There are two common methods of cointegration analysis. The first one is based on OLS regressions and is known as the Engle-Granger methodology. The second method is based on vector autoregressive (VAR) analysis and is known as the Johansen cointegration test. The main advantage of the Johansen test over the Engle-Granger methodology is that the latter allows for detecting only one cointegrating equation and all assumptions of OLS regressions must be addressed. The Johansen test is able to detect more than one cointegrating equations and it has fewer assumptions.
In both methods, the data are first tested for stationarity using unit root tests. If the variables are non-stationary but their first differences are stationary, they are said to be integrated of order 1. Cointegration between two variables can be detected only if they are integrated of the same order, be it order 1 or higher.
If there is no cointegration between variables, short-term relationships between their dynamics are analysed using an unrestricted VAR model.
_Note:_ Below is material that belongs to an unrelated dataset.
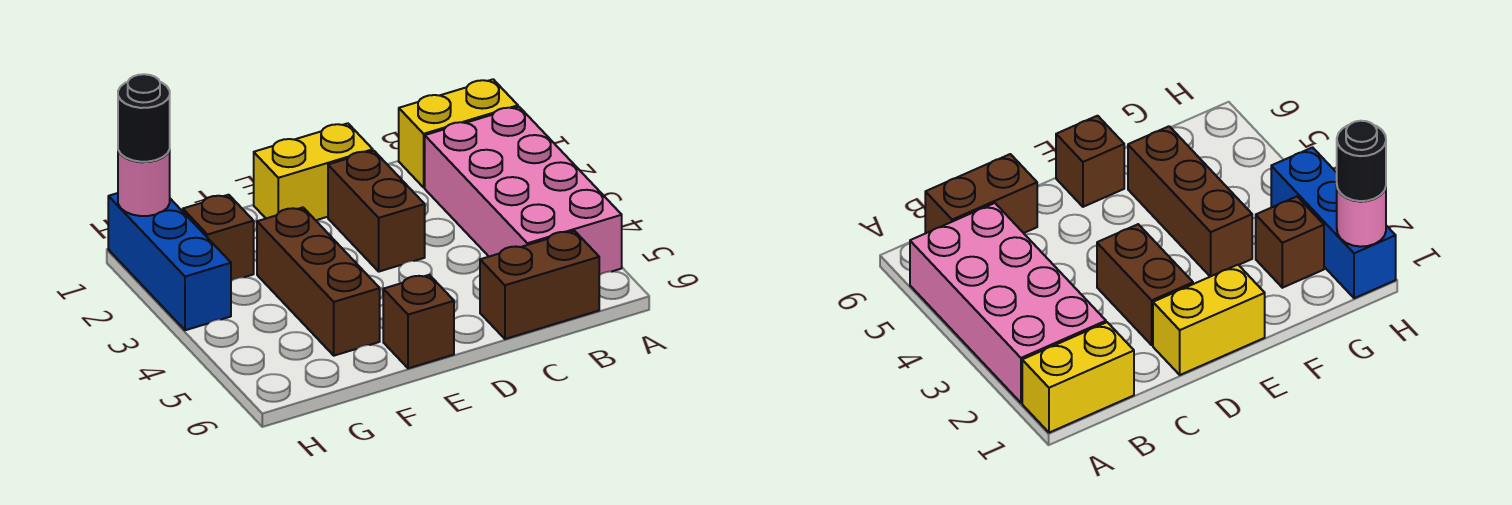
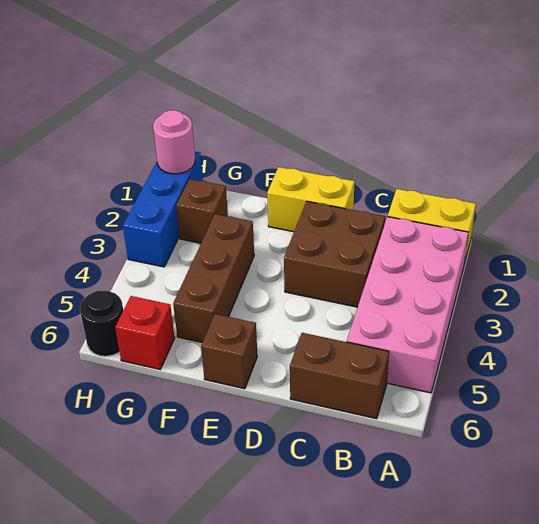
brown 1x2 brick [328,151,425,272] -> brown 2x2 brick [284,201,385,307]
none -> red 1x1 brick [115,296,175,369]
black 1x1 round brick [118,74,170,162] -> black 1x1 round brick moved to [80,291,123,356]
However, if there is at least one cointegrating equation detected, further analysis is conducted with the Vector Error Correction Model (VECM).
A VAR is usually estimated with stationary variables who are modelled as functions of their own lagged values and the lagged values of other variables in the system. Thus, a VAR model does not have to be backed up by theory and no issues with enodgeneity have to be resolved as in traditional OLS regressions. The results of a VAR model are best interpreted graphically using Impulse Response Functions (IRFs). The optimal number of lags for the variables in the system is usually chosen based on information criteria (IC) such as Akaike IC or Schwarz IC. In contrast to VAR, a VECM is estimated with non-stationary variables.
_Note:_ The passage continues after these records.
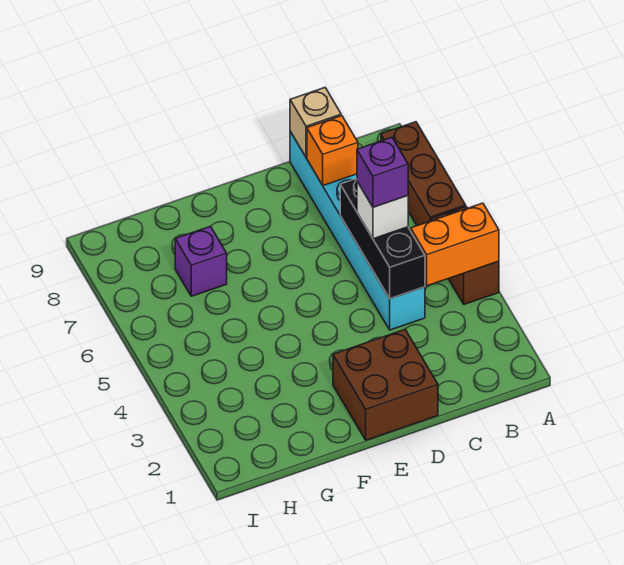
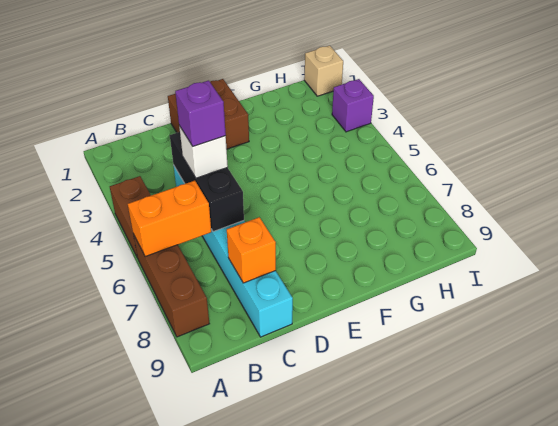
orange 1x2 brick [411,203,499,286] -> orange 1x2 brick moved to [128,181,211,257]
tan 1x1 brick [290,88,341,157] -> tan 1x1 brick moved to [304,46,343,96]
purple 1x1 brick [175,226,227,296] -> purple 1x1 brick moved to [332,79,374,132]

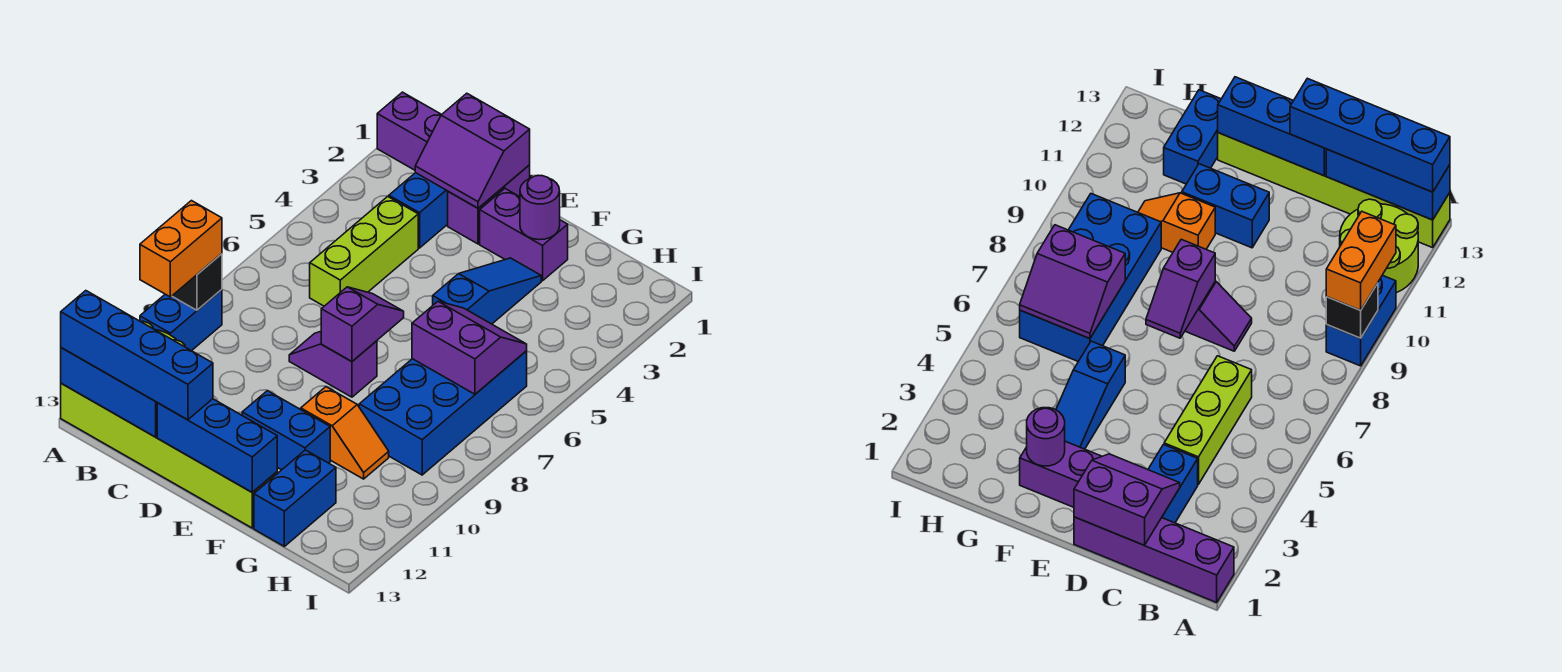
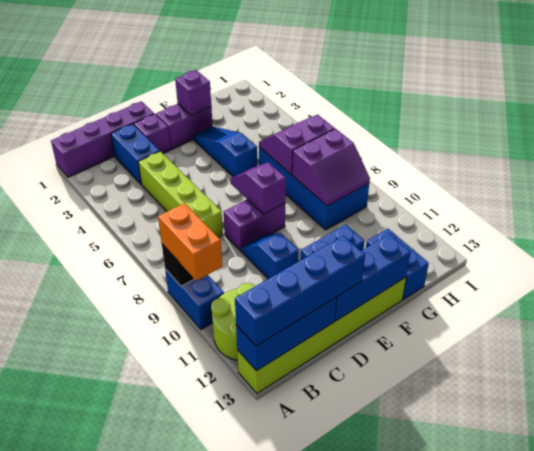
purple 2x2 slope [415,93,530,208] -> purple 2x2 slope moved to [292,129,370,206]
lime 1x3 brick [310,197,418,306] -> lime 1x4 brick [138,151,223,237]
purple 1x2 slope [289,331,377,397] -> purple 1x2 brick [224,199,285,251]
none -> blue 1x2 slope [241,233,299,279]
purple 1x1 round brick [520,176,560,240] -> purple 1x1 brick [175,70,211,116]
orange 1x2 slope [301,387,389,479] -> none

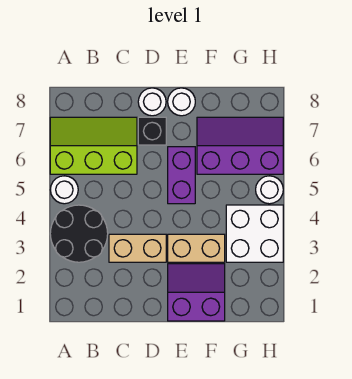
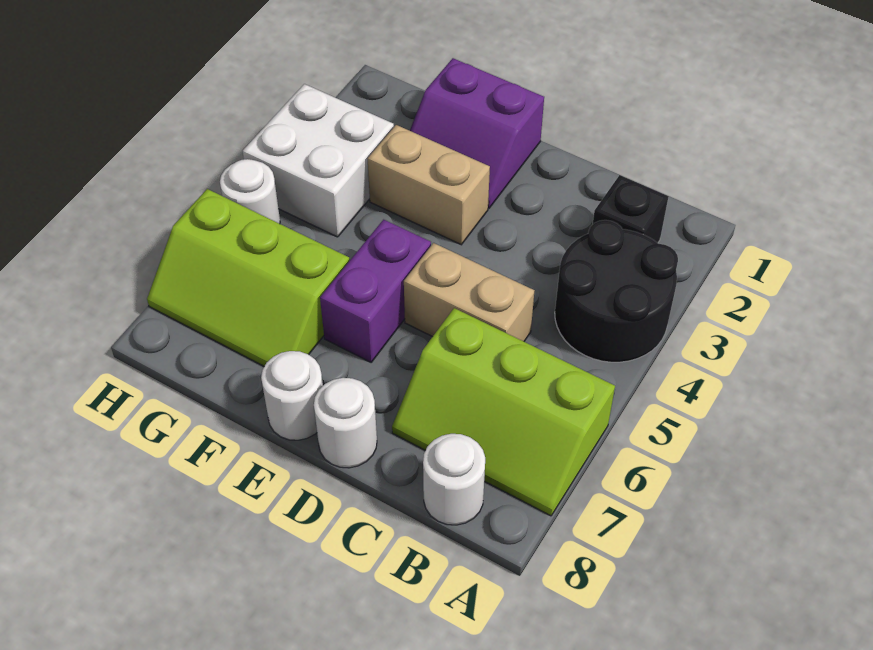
white 1x1 round brick [50,176,78,204] -> white 1x1 round brick moved to [423,434,485,525]
tan 1x2 brick [109,234,166,262] -> tan 1x2 brick moved to [404,243,534,341]
black 1x1 brick [138,117,166,145] -> black 1x1 brick moved to [593,175,669,243]
purple 2x3 slope [197,117,283,174] -> lime 2x3 slope [147,189,349,366]

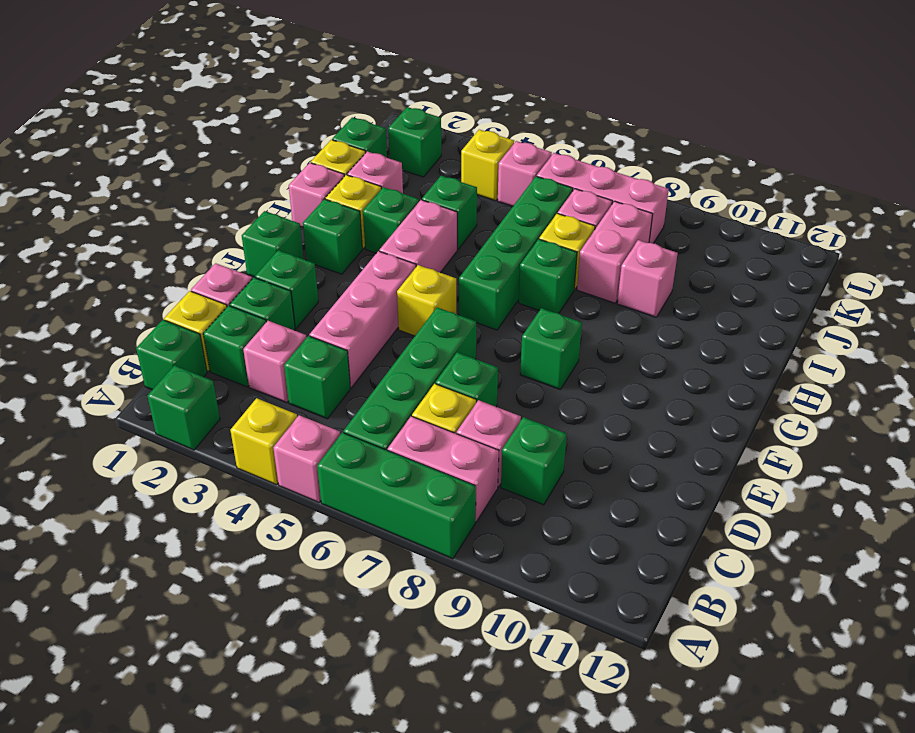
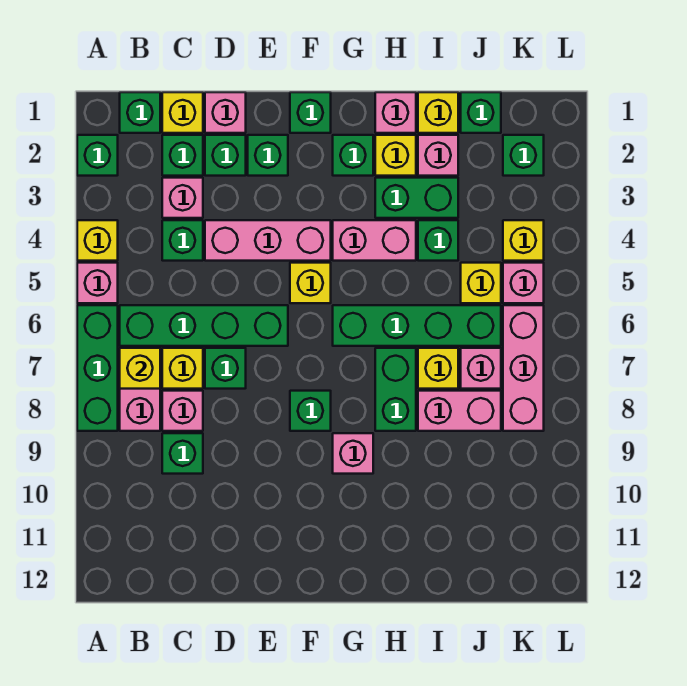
none -> yellow 1x1 brick [120,348,160,389]
green 1x1 brick [363,187,419,253] -> green 1x2 brick [375,178,458,218]
green 1x1 brick [519,239,577,313] -> green 1x2 brick [375,348,416,431]
pink 1x1 brick [617,240,678,317] -> pink 1x1 brick moved to [333,433,373,474]
none -> yellow 1x1 brick [461,263,501,303]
Both Stata and Eviews offer a rich set of instruments to work with cointegration tests, VAR and VECM models. Meanwhile, SPSS does not have enough built-in functions for running VAR and VECM models. Thus, the choice of statistical software will be critical in this case.
Factor Analysis (FA) and Principal Component Analysis (PCA)
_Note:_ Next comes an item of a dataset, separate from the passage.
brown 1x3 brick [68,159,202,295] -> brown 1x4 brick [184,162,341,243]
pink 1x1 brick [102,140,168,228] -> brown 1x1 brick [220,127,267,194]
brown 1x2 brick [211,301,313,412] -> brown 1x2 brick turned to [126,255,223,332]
In many cases, when a regression model is formulated, some independent variables may be highly correlated. Possible solutions for removing this multicollinearity problem might be to omit some of the correlated variables or form composite scores from the correlated variables. However, in this case, the transformed model would explain less variance of the dependent variable. Another solution may be to create latent variables that influence the correlated variables and use them in the model instead. There are two ways to do this, namely through the Principal Component Analysis (PCA) and the Factor Analysis (FA).
These two methods are similar in that they both reduce the data to a few key factors. They will not work well if the initial inputs are not highly correlated. If the correlation between the variables is very high, the outcomes of the PCA and the FA may be quite similar. However, a key difference between these two methods is the way in which the new elements, namely Components in the PCA and Factors in the FA are created.
All three software allow for conducting both the FA and the PCA. SPSS contains the PCA as a part of the FA. Meanwhile, Stata has separate options for conducting the FA and the PCA as parts of multivariate analysis. To conduct the FA and PCA in Eviews, it is necessary to open a group of variables that needs to be reduced. The choice of the software in this case is a matter of preference as the functionality is more or less the same.